Document section Block Start

Although it may seem like old news, science and the teaching of science remains under attack in many parts of the country. This "anti-scientifism" is costing the United States dearly.

A country that distrusts science is condemned to move straight back to medieval obscurantism.

While many countries are working hard to educate their young about the values of science and of scientific research, in the U.S. countless people are teaching them to mistrust science and scientists, taking every opportunity to politicize and theologize the scientific discourse in ways completely incompatible with the goals and modus operandi of the scientific enterprise.

Now, many will say that they are not anti-science per se, just against the science that clashes with their religious beliefs. So, antibiotics are fine, but the theory of evolution is not. If only they'd take the time to learn about how antibiotics work and about how over-prescribing can result in germ mutations that render some antibiotics ineffective. It's is a real-time illustration of the theory of evolution at work.

 

Or take the statement made by Bill O'Reilly, that my co-blogger Adam Frank posted here yesterday, concerning the tides and the existence of the moon. Can a man living in the 21st century, and with enormous media clout, actually state that God put the moon around the Earth to promote the tides? Apparently, yes.

And worse, O'Reilly called the people that pointed out to him that there are well-understood natural mechanisms that explain the origin of the moon and the solar system, and why there is life here and not on Mars or Venus, as "desperate." He continued:

"It takes more faith to not believe, and to think that this was all luck ... than it does to believe in a deity."

No, it takes an enormous amount of intellectual blindness to actually deny the well-established advances of science in the name of a faith based on an antiquated God of the Gaps theology. Unfortunately, many believe that what O'Reilly says with a straight face is true.

What are scientists and educators to do? First, we must speak out. We cannot let such absurdities go unchallenged. Here is an example on teaching evolution. Fortunately, there are many others. (Go to the National Center for Science Education for more.)

The old position that engaging is beneath our dignity will not help us advance the cause for a scientifically literate population.

Second, we should be honest about what science can and cannot do. We should celebrate and publicize all the wonderful achievements of science, but also be frank about the challenges we still face. Scientists should not use science as a weapon against belief by making it into a belief system. That, too, is a road to nowhere.

The danger of taking science too far, as in stating to the world that science has all the answers and can understand it all, is to lose its credibility when findings are doubted, or when "established" theories are supplanted by new ones. Much better is to explain how science goes about creating knowledge through a process of trial and error and constant verification by independent experimental groups.

Our scientific knowledge of nature grows through a self-correcting accretion process. New theories emerge through the cracks in old ones. There is drama and beauty in this endeavor, as we struggle to make sense of the world around us. To deny what we've learned is to deny one of the greatest accomplishments of humanity. Our children deserve better than that.

To not know is fine. To not want to know is disastrous.

Document section Block End

### Required actions
A. Update the anti-science essay's passage, everything from "And worse, O'Reilly" down to "face is true.", with "desperate" replaced by "foolish".
B. Answer these questions on the anti-science essay:
(i) According to the essay, what can over-prescribing of antibiotics result in?
(ii) In the statement attributed to Bill O'Reilly, why did God put the moon around the Earth?
(iii) Which organization does the essay point readers to for more examples?
C. Name every planet or moon that the anti-science essay mentions.

Information shown Block Start

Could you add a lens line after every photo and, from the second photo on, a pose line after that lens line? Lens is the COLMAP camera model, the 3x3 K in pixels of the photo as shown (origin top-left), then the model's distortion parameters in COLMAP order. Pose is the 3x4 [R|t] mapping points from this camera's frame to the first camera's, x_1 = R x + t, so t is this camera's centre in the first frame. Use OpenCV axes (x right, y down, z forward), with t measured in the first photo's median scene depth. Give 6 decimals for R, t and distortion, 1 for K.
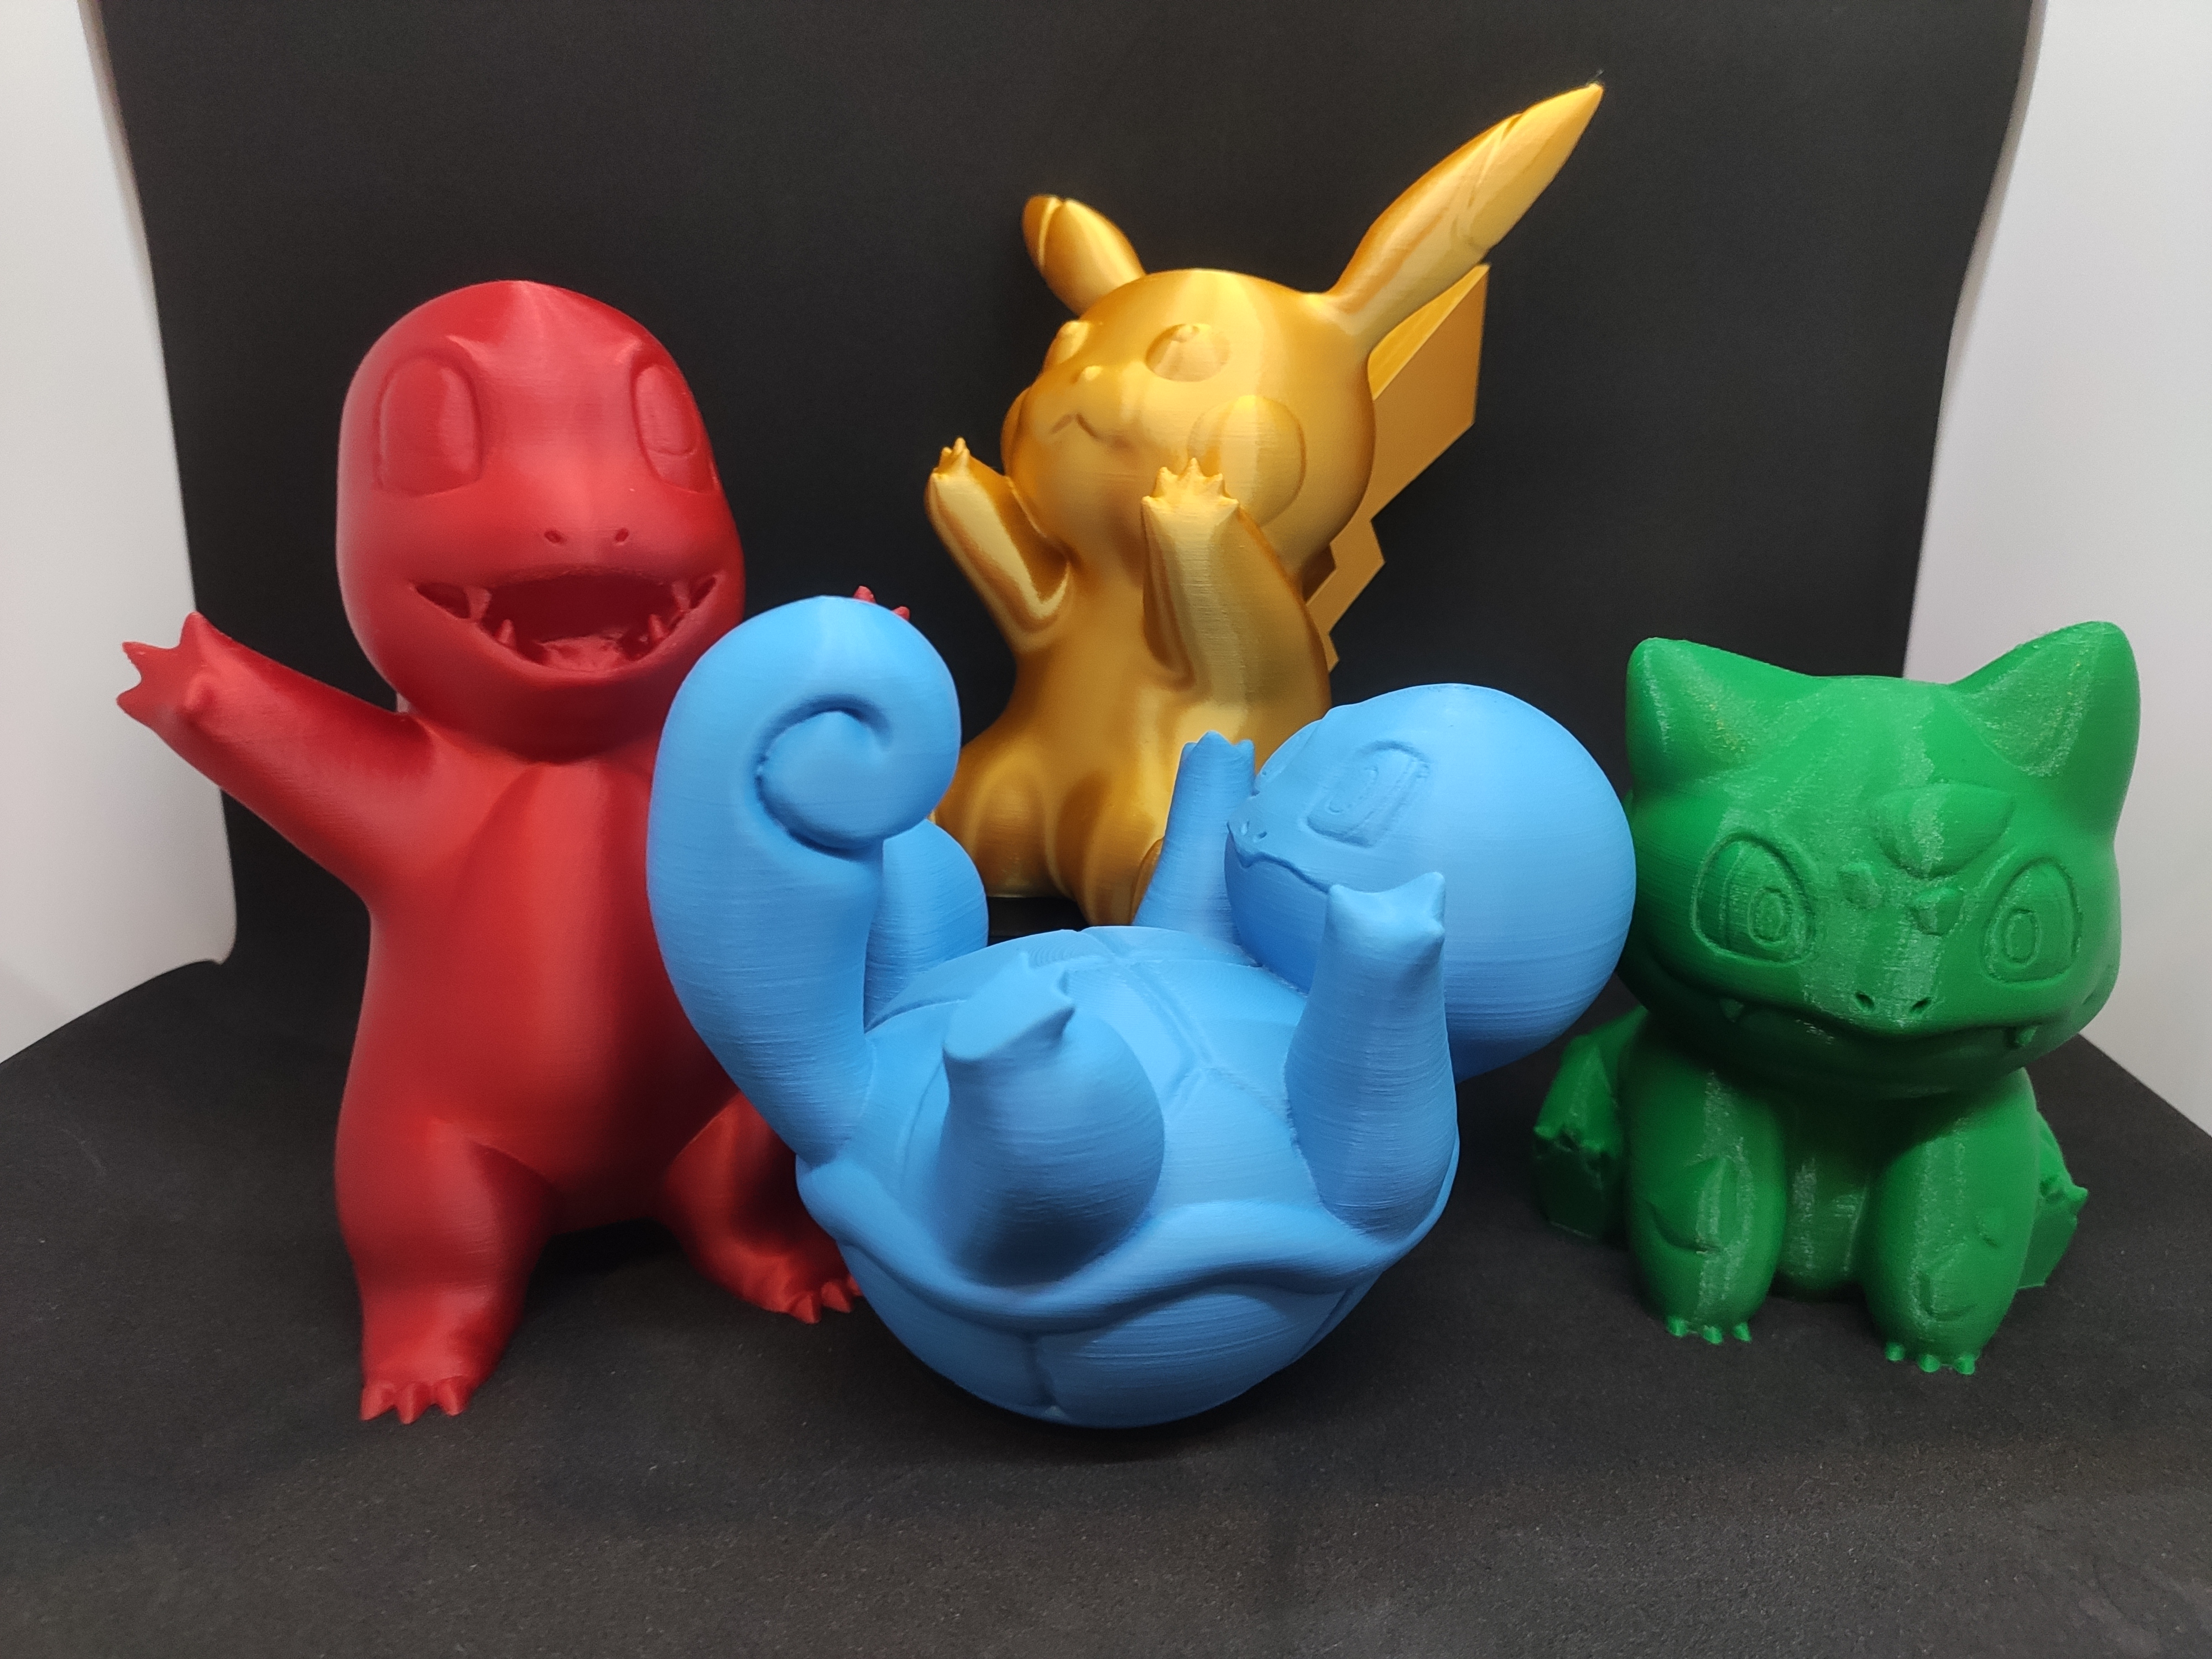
lens RADIAL K [[1700.4, 0, 1113.9], [0, 1700.4, 820.9], [0, 0, 1]] dist [-0.004304, -0.011656]
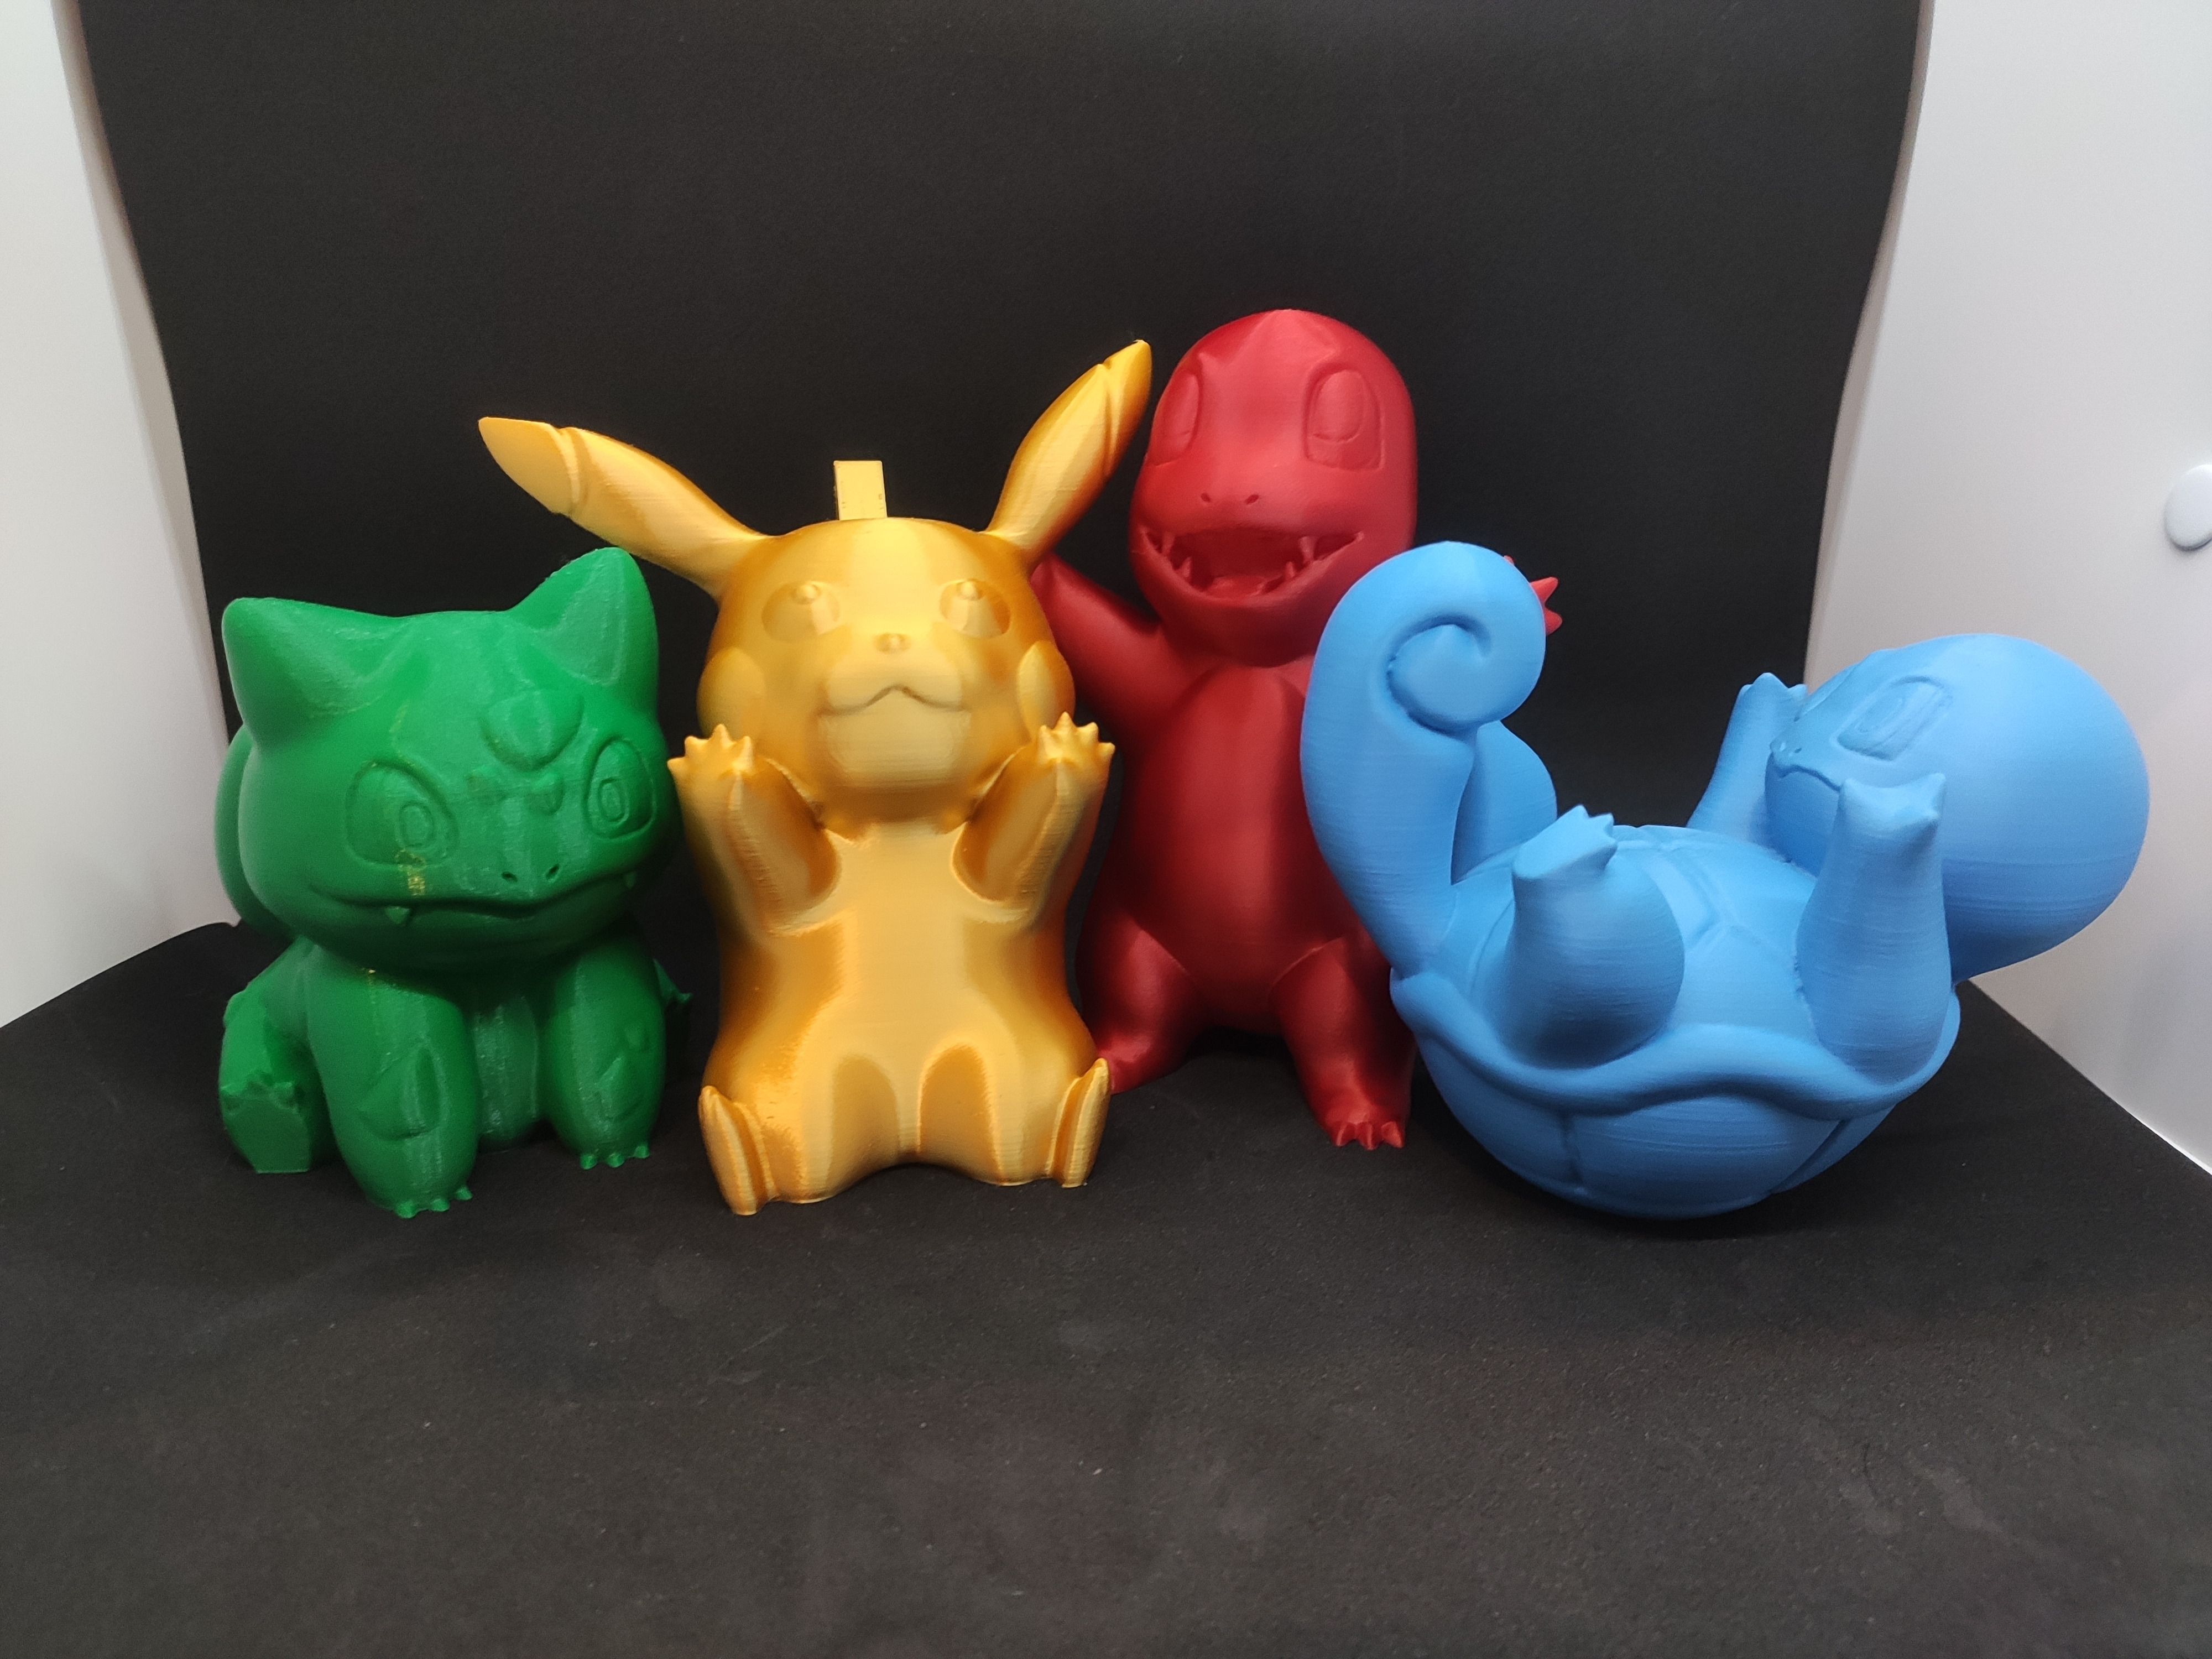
lens RADIAL K [[1700.4, 0, 1044.8], [0, 1700.4, 835.3], [0, 0, 1]] dist [-0.004304, -0.011656]
pose [[0.928314, 0.073624, -0.364435, 0.038975], [-0.071871, 0.997244, 0.018390, 0.093825], [0.364785, 0.009121, 0.931047, -0.348555]]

Information shown Block End

### Exercise responses
A.
And worse, O'Reilly called the people that pointed out to him that there are well-understood natural mechanisms that explain the origin of the moon and the solar system, and why there is life here and not on Mars or Venus, as "foolish." He continued:

"It takes more faith to not believe, and to think that this was all luck ... than it does to believe in a deity."

No, it takes an enormous amount of intellectual blindness to actually deny the well-established advances of science in the name of a faith based on an antiquated God of the Gaps theology. Unfortunately, many believe that what O'Reilly says with a straight face is true.

B.
(i) Germ mutations that render some antibiotics ineffective.
(ii) To promote the tides.
(iii) The National Center for Science Education.

C. The moon, Earth, Mars, Venus